Unsolicited reboots after upgrading nvidia-open-dkms from 575.64-2 to 575.64.03

I’ve got a weird one. After upgrading nvidia-open-dkms from 575.64-2 to 575.64.03 I suddenly started getting unsolicited reboots. Nothing in logs (I was tailing journalctl, and checked after a reboot). My system rebooted randomly between 15 minutes to 1.5h from bootup on 575.64.03 with 6.15.6-1-MANJARO. I was also using lqx kernel, and there I got complete system hang, to the point of using power button to kill the machine. It’s a Lenovo Legion 5, with AMD Ryzen 7 5800H and NVIDIA GA104M [GeForce RTX 3070 Mobile / Max-Q]. Reverting to 575.64-2 fixed the issue.
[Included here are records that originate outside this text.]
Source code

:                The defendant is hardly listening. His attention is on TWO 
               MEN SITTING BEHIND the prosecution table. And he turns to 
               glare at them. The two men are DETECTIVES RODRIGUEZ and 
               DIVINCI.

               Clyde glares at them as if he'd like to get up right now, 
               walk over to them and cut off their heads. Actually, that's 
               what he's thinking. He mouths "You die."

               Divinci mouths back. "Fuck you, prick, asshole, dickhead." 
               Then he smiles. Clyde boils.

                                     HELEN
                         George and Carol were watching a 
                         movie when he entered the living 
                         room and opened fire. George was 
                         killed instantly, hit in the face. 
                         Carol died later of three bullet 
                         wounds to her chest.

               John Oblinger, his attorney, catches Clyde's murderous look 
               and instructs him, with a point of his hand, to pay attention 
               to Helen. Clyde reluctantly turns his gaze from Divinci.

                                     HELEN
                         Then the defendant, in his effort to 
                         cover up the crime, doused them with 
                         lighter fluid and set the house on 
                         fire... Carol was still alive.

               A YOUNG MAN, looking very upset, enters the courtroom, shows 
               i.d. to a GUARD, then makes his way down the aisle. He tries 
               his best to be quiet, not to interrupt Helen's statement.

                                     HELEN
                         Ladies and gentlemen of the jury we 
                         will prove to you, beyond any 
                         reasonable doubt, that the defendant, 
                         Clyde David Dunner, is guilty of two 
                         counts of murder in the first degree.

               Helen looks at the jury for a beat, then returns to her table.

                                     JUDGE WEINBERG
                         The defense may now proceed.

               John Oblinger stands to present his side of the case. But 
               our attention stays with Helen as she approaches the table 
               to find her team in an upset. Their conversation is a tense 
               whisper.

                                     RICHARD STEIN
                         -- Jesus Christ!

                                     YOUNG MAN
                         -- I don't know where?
Check if similar issues got reported: 575 release feedback & discussion - Linux - NVIDIA Developer Forums

Try nvidia-dkms, without open module.

I’ve reverted the linux-firmware-* package changes as well, but the reboots didn’t go away. Interestingly I noticed that if I keep the screens (I have a laptop + external monitor) on and unlocked, my laptop works fine for hours on end. But if I let them lock and turn off, then between 1h-3h the reboot happens. I’m on AC power, so my laptop doesn’t attempt to sleep, just turns off the displays. I’ll keep investigating, but thanks for your suggestions. I’ll try the nvidia-dkms next, in case the open kernel modules might be interfearing somehow with the recent changes to KDE.

After a lot of back and forth with my packages, I managed to pin down the issue to my root nvme being 95% full (still ~90GB of free space though) that was causing the reboots and hangs. When I freed up some space, so that I have more than 90%, the freezes and reboots stopped. Annoying but not caused by nvidia this time, which is a win I suppose.

If you are using btrfs, then it pays to regularly run a btrfs balance operation on your filesystem to free up more space. It physically relocates data and/or metadata between different chunks.

A chunk is a 1-GiB region of drive space for data, or a 256-MiB region for metadata — see the documentation.